Al mismo tiempo, se está redefiniendo el significado de ser húngaro. Bajo Tisza, la identidad nacional ya no se presenta como algo opuesto a Europa o a la democracia liberal. Al contrario, el Gobierno ha tratado de promover una comprensión de la identidad húngara que sea a la vez patriótica y europea, abrazando las tradiciones nacionales y la soberanía sin dejar de comprometerse con los valores democráticos, el Estado de derecho y la cooperación europea.
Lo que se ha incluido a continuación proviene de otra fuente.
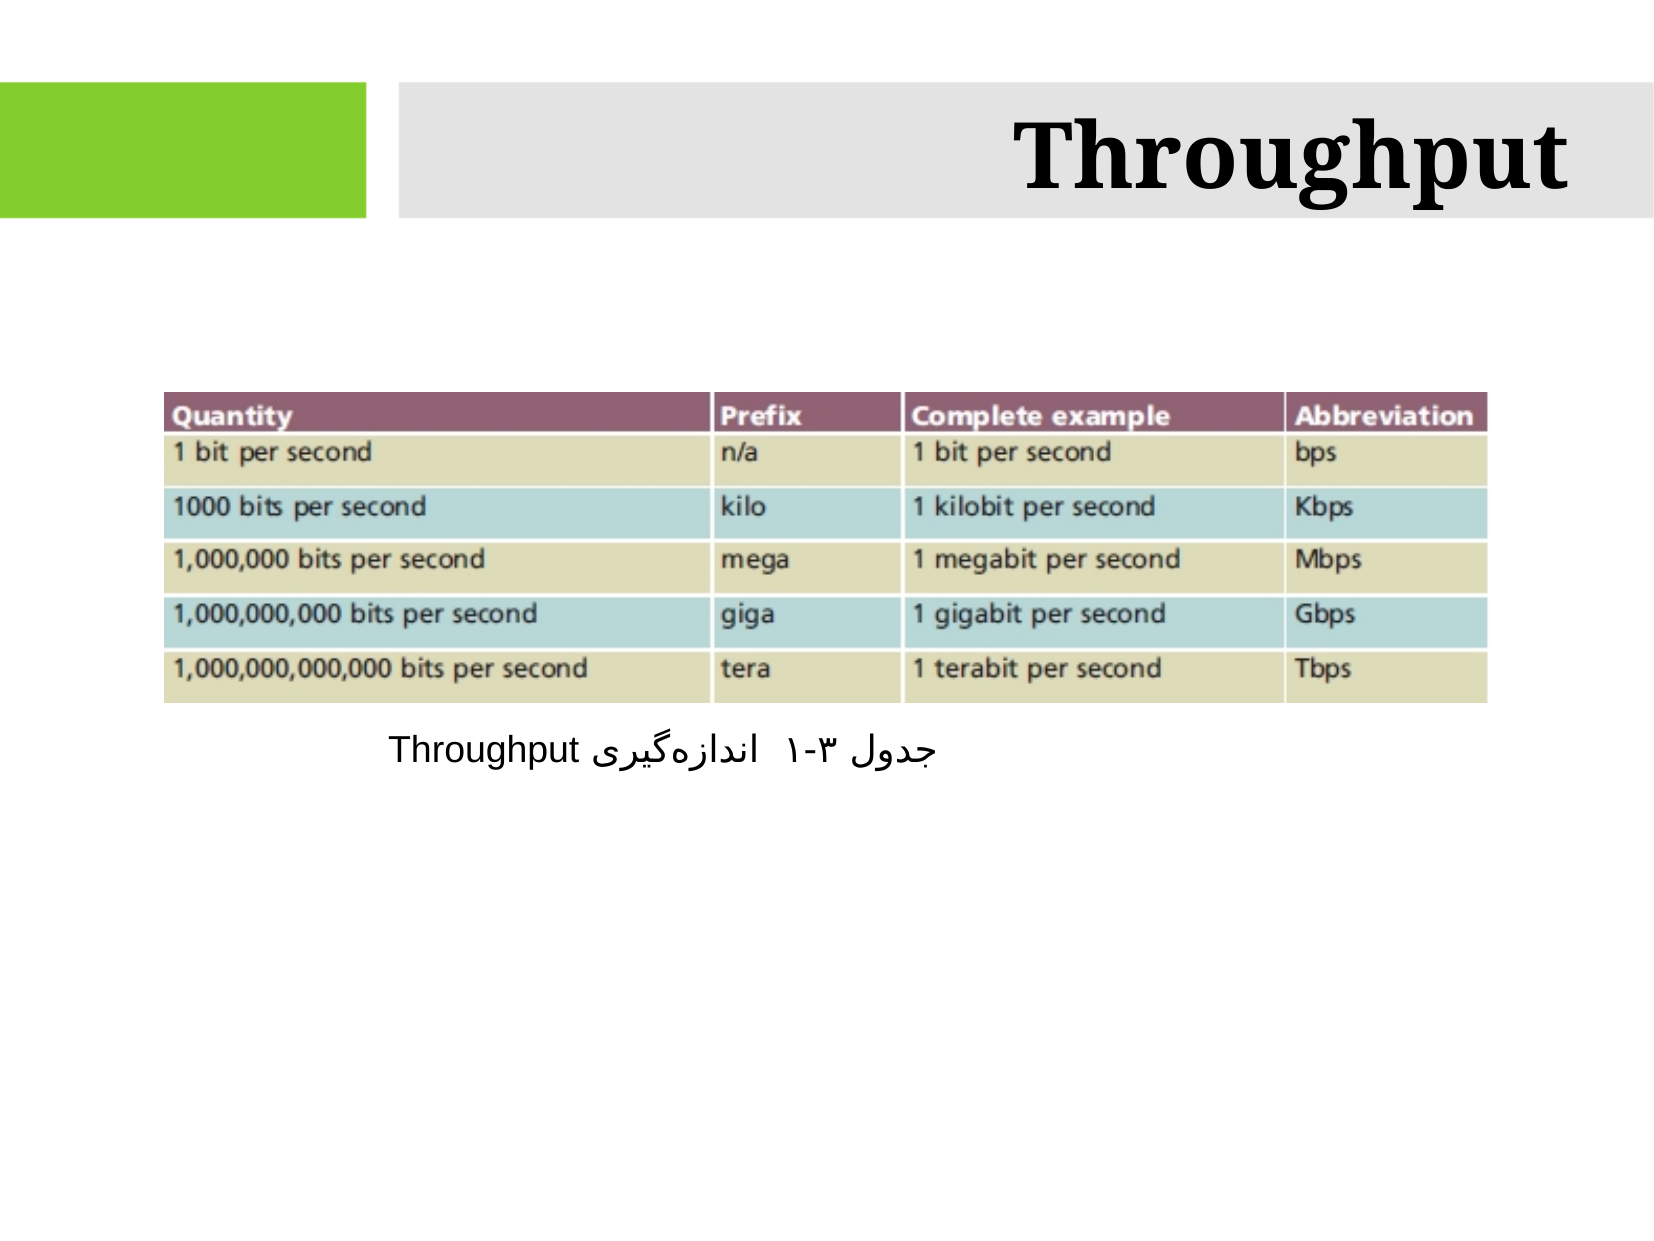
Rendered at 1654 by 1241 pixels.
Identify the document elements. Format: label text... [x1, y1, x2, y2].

title Throughput [82, 49, 1571, 257]
text_box جدول ۳-۱ اندازه‌گیری Throughput [152, 717, 953, 779]
picture [0, 0, 1654, 1241]
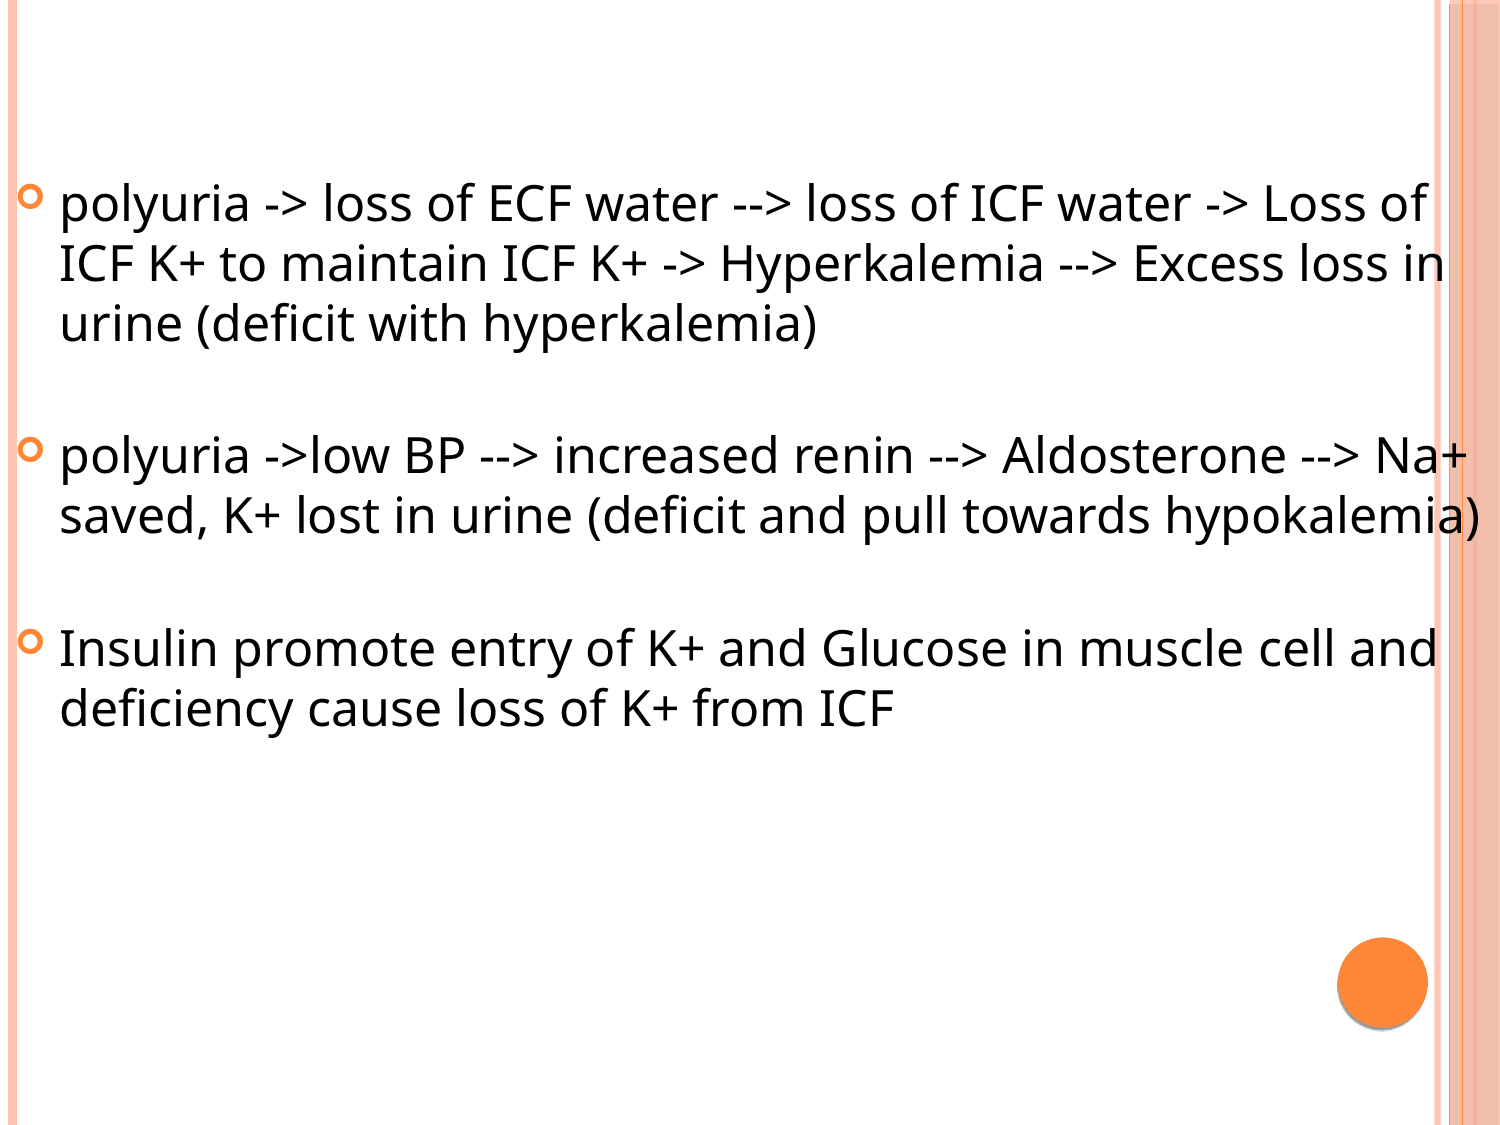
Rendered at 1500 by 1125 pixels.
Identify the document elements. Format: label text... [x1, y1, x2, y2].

list polyuria -> loss of ECF water --> loss of ICF water -> Loss of ICF K+ to maintain ICF K+ -> Hyperkalemia --> Excess loss in urine (deficit with hyperkalemia) polyuria ->low BP --> increased renin --> Aldosterone --> Na+ saved, K+ lost in urine (deficit and pull towards hypokalemia) Insulin promote entry of K+ and Glucose in muscle cell and deficiency cause loss of K+ from ICF [0, 164, 1500, 868]
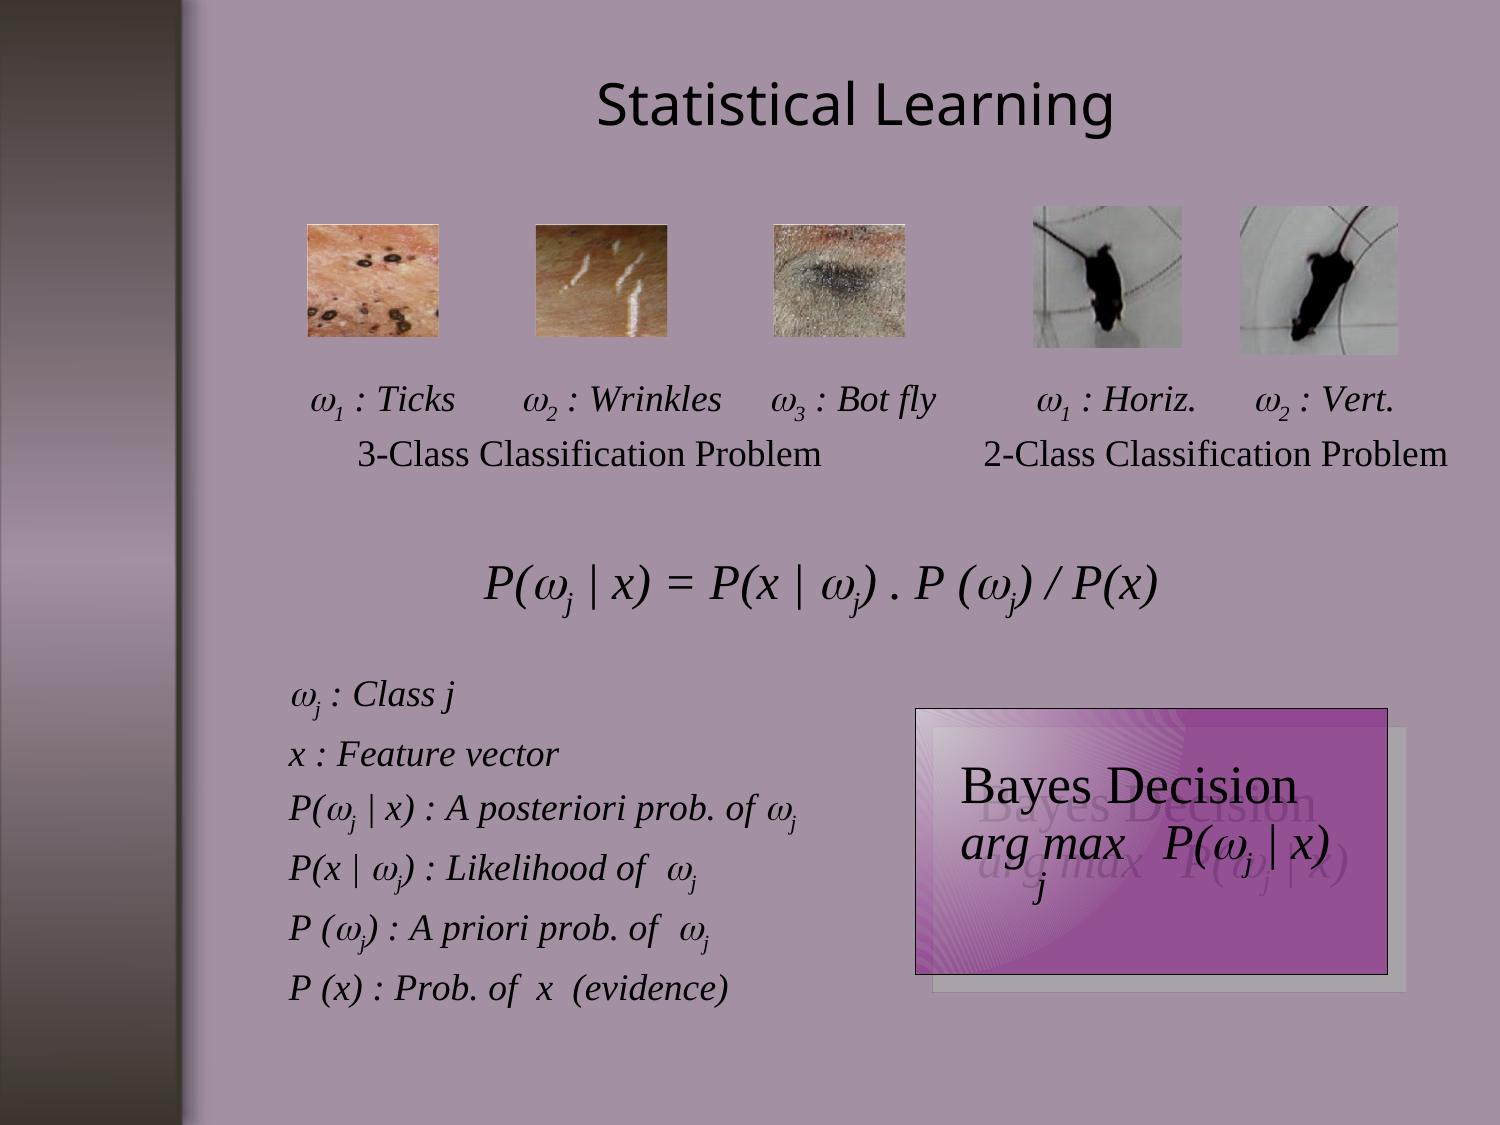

Por otra parte, el primer viaje de Magyar como primer ministro fue a Polonia, lo cual fue una primera señal de que el Gobierno también intenta reforzar su identidad dentro del Grupo de Visegrado.

Cuando hablamos la última vez, describiste tu vida en el extranjero como una forma de exilio voluntario. ¿Sigues sintiéndolo así? ¿Ha afectado el cambio político en Hungría a tu relación con la idea de volver a tu país?

Aunque mis decisiones personales influyeron en mi decisión de dejar Hungría, también creo que el hecho de que el régimen de Orbán se mantuviera en el poder durante dos décadas influyó en mi decisión de quedarme en el extranjero y no plantearme seriamente volver. Dos medios para los que colaboraba como freelance cerraron durante este periodo, y a menudo he sentido que, como alguien que trabaja con el idioma húngaro, se me privó de oportunidades que fueron a parar, en cambio, a personas con vínculos con el círculo de Orbán.

Desde el cambio de gobierno, hemos empezado sin duda a acariciar la idea de volver a Hungría, al menos durante un año. Sin embargo, preferiría esperar un poco más—hasta que la brecha entre la izquierda y la derecha política sea menos pronunciada de lo que es hoy; y hasta que las reformas del nuevo gobierno hayan tenido tiempo de arraigar y dar resultados visibles.

Sobre todo, me gustaría ver una Hungría donde el discurso público esté menos polarizado y menos alimentado por el odio; donde la gente pueda relacionarse sin hostilidad ni sospecha constantes. Si eso ocurrirá pronto es algo incierto. Quizá, para eso, tengamos que esperar un poco más.